New Delhi
Peter Nagy
America Invented Everything
Nature Morte is pleased to announce an exhibition of works by the gallery’s founding director Peter Nagy.
The works on view are a portfolio of new silkscreens that have been published by Fabjbasaglia Contemporary Art of Rimini, Italy, for the exhibition curated by the New York curator Richard Milazzo entitled “Sailing to Byzantium: Six New York Artists in Venice,” which took place at the Biblioteca della Fondazione Bevilacqua La Masa in Dosoduro, Venice from December 4, 2025 to January 11, 2026. Other artists in the exhibition were Donald Baechler, Ross Bleckner, Peter Halley, Vik Muniz, and Walter Robinson.
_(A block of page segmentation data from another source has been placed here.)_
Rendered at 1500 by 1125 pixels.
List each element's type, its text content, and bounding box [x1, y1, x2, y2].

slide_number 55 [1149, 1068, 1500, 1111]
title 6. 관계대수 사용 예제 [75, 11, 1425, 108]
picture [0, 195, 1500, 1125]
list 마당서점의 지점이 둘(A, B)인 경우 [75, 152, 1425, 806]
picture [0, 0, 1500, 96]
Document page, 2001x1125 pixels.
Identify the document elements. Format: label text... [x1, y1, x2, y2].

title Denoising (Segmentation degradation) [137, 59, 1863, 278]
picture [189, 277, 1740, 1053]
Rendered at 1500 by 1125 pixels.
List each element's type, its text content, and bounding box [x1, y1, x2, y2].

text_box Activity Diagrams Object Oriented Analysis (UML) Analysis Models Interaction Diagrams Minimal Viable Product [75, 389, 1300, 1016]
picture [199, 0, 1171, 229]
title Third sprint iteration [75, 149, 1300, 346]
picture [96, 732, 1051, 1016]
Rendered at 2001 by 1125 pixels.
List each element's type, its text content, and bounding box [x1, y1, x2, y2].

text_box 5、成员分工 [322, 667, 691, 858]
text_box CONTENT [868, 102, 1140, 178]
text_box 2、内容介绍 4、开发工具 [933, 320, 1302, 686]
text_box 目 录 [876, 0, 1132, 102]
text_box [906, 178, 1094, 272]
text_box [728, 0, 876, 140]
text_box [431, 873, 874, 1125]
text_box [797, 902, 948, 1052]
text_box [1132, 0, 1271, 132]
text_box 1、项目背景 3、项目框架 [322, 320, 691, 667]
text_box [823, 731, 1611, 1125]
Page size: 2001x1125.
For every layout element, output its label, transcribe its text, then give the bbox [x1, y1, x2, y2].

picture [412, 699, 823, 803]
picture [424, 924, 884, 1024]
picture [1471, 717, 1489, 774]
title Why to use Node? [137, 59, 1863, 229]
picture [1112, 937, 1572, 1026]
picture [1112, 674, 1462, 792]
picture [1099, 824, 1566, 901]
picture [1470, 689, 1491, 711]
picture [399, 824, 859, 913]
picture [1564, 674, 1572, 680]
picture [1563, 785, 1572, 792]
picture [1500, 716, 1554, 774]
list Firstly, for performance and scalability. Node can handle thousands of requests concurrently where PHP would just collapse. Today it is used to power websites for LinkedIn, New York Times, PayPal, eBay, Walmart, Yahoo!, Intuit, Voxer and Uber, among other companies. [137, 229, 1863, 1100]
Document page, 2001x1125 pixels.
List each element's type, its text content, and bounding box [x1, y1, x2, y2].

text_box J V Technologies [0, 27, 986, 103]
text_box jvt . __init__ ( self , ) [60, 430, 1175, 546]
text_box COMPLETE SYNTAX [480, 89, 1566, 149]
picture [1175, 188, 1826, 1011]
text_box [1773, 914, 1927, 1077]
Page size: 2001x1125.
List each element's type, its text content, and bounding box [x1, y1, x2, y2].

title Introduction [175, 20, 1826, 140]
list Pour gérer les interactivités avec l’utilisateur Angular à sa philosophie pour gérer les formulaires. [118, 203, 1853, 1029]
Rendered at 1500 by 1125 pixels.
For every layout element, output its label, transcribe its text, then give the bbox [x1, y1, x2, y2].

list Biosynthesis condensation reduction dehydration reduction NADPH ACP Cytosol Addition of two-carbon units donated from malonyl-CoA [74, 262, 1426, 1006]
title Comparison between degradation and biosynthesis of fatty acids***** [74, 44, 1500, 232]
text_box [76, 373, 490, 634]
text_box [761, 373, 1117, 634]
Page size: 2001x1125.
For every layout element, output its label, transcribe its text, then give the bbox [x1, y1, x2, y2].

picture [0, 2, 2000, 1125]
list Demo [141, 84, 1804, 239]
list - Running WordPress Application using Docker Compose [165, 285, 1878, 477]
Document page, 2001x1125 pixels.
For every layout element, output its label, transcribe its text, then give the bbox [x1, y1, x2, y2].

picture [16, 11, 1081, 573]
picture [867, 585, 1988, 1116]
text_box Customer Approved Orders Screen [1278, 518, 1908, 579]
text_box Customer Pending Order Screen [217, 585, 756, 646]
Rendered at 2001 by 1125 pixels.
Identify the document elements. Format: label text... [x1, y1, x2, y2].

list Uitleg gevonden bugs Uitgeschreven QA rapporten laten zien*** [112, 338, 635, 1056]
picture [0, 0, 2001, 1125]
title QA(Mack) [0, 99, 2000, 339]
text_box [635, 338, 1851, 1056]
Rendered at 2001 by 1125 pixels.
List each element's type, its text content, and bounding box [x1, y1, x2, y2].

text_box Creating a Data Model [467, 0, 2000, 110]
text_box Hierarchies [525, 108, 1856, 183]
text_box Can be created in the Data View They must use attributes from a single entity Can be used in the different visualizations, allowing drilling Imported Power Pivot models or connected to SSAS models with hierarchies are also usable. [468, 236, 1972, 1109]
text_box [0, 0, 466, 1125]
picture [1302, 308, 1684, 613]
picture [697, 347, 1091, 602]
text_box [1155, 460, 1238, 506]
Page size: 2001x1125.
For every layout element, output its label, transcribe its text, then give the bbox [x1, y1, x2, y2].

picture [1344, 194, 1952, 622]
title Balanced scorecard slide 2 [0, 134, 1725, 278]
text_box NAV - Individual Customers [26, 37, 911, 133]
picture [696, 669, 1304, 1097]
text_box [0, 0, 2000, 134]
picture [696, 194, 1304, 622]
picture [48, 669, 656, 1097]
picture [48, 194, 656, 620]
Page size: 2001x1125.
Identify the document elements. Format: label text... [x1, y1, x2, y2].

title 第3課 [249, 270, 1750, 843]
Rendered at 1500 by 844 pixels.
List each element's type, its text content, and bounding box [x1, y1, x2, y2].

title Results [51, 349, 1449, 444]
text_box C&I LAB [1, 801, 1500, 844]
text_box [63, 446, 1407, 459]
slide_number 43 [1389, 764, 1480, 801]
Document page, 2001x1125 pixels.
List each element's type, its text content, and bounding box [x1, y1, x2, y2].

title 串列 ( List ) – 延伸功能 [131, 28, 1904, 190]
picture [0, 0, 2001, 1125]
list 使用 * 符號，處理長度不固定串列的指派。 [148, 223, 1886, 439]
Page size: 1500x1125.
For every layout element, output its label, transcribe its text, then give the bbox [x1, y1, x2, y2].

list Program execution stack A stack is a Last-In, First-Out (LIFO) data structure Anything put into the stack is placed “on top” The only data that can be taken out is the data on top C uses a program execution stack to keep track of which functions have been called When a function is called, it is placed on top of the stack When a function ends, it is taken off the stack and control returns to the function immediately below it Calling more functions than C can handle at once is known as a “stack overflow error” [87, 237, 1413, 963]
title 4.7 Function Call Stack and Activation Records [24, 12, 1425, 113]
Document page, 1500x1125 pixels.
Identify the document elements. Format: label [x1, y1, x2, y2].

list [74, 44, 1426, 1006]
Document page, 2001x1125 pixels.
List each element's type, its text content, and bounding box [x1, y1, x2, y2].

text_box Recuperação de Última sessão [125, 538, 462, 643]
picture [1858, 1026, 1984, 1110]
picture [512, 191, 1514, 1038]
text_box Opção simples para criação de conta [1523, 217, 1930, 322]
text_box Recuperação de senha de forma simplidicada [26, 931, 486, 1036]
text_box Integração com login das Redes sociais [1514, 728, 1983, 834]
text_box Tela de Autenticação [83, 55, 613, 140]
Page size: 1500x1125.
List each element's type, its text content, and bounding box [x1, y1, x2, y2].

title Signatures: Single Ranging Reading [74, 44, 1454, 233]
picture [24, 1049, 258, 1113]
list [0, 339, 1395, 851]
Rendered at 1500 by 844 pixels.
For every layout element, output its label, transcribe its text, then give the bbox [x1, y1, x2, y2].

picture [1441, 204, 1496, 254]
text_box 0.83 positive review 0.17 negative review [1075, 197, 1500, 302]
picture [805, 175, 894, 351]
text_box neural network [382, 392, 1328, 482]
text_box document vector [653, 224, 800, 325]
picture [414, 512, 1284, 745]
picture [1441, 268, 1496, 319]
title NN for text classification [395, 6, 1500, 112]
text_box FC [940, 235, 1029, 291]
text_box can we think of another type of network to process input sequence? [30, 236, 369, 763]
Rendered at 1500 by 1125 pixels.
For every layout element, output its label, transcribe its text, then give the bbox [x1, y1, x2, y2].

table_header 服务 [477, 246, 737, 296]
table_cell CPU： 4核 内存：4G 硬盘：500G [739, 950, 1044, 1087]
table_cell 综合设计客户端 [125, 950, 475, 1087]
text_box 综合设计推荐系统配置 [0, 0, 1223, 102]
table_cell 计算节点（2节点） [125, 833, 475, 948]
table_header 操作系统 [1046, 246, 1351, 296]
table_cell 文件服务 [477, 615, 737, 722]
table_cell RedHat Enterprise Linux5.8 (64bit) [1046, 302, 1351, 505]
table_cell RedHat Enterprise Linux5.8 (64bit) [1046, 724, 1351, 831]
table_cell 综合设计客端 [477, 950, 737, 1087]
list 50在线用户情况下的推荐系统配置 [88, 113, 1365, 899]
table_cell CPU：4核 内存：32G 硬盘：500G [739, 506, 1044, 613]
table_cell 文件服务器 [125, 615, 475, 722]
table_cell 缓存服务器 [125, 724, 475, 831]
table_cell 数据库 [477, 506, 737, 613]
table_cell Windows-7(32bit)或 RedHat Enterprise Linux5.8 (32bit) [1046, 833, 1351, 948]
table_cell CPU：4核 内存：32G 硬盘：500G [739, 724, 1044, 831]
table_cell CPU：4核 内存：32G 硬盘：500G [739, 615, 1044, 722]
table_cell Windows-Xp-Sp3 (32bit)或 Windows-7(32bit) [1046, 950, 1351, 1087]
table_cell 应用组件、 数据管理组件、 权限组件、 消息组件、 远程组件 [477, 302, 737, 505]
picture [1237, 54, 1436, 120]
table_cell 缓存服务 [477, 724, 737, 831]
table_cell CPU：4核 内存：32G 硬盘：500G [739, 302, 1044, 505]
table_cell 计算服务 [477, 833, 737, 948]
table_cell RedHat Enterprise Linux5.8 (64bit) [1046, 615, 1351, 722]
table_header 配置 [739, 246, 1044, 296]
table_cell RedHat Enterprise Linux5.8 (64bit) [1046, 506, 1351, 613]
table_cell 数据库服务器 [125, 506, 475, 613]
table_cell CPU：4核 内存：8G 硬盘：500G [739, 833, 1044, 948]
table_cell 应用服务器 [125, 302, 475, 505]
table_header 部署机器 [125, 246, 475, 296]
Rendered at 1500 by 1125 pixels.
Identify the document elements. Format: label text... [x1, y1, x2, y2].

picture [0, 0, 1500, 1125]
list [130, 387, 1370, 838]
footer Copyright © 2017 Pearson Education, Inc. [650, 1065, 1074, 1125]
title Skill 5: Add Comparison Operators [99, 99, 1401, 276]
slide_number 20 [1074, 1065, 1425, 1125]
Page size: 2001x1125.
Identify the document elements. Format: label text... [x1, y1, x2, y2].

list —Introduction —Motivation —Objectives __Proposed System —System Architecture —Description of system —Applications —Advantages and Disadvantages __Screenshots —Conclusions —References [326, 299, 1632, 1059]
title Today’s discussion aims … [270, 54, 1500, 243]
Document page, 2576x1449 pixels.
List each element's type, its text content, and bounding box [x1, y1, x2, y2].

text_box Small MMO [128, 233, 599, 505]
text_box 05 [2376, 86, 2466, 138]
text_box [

The silkscreens, produced in Italy in 2022 in an edition of 40 each and averaging 120x120cms each, are reproductions of works Nagy produced between 1983 and 1991, when he lived in New York. All in black and white, they feature works that cover the range of mediums in which he worked: from the earliest works that were photo-copies made in unlimited editions, to works made as enamel-on-metal signs, and acrylic paintings on canvas. As a group, the works illustrate the strategies of graphic design and appropriation that Nagy employed in the 1980s, synthesizing art history, advertising and popular culture, joining images and texts into compositions that are both analytical and ironic. The works reflect a decade in which artists tested the status of representation itself, adopting quotation, seriality, and reproduction as deliberate provocations.
About the Artist
Peter Nagy (born 1959, Bridgeport, CT, USA) was co-founder (along with Alan Belcher) of Gallery Nature Morte in New York's East Village in 1982, where it continued until 1988. A graduate of Parsons School of Design in New York (1981) with a BFA in Communication Design and Art History, Nagy's art was represented by International With Monument in the East Village and later by Jay Gorney Modern Art in Soho. Solo exhibitions in the latter half of the 1980s happened in Los Angeles (Margo Leavin Gallery), Cologne (Jablonka Galerie), Milan (Studio Guenzani), London (Edward Totah Gallery), and Paris (Galerie Georges-Phillipe and Natalie Vallois) and his works have been included in important group exhibitions in museums including the Whitney Museum and the Metropolitan Museum of Art in New York, the Museum of Contemporary Art in Los Angeles, the Centre Pompidou in Paris, and the Tate Modern in London. His most recent solo exhibition was held at the Jeffrey Deitch Gallery in New York in 2020 and he is currently represented by Magenta Plains in New York.
Based in New Delhi, India, since 1992, Nagy resurrected Nature Morte there in 1997, championing young Indian artists and experimental art forms, where it continues today with gallery spaces in New Delhi and Mumbai.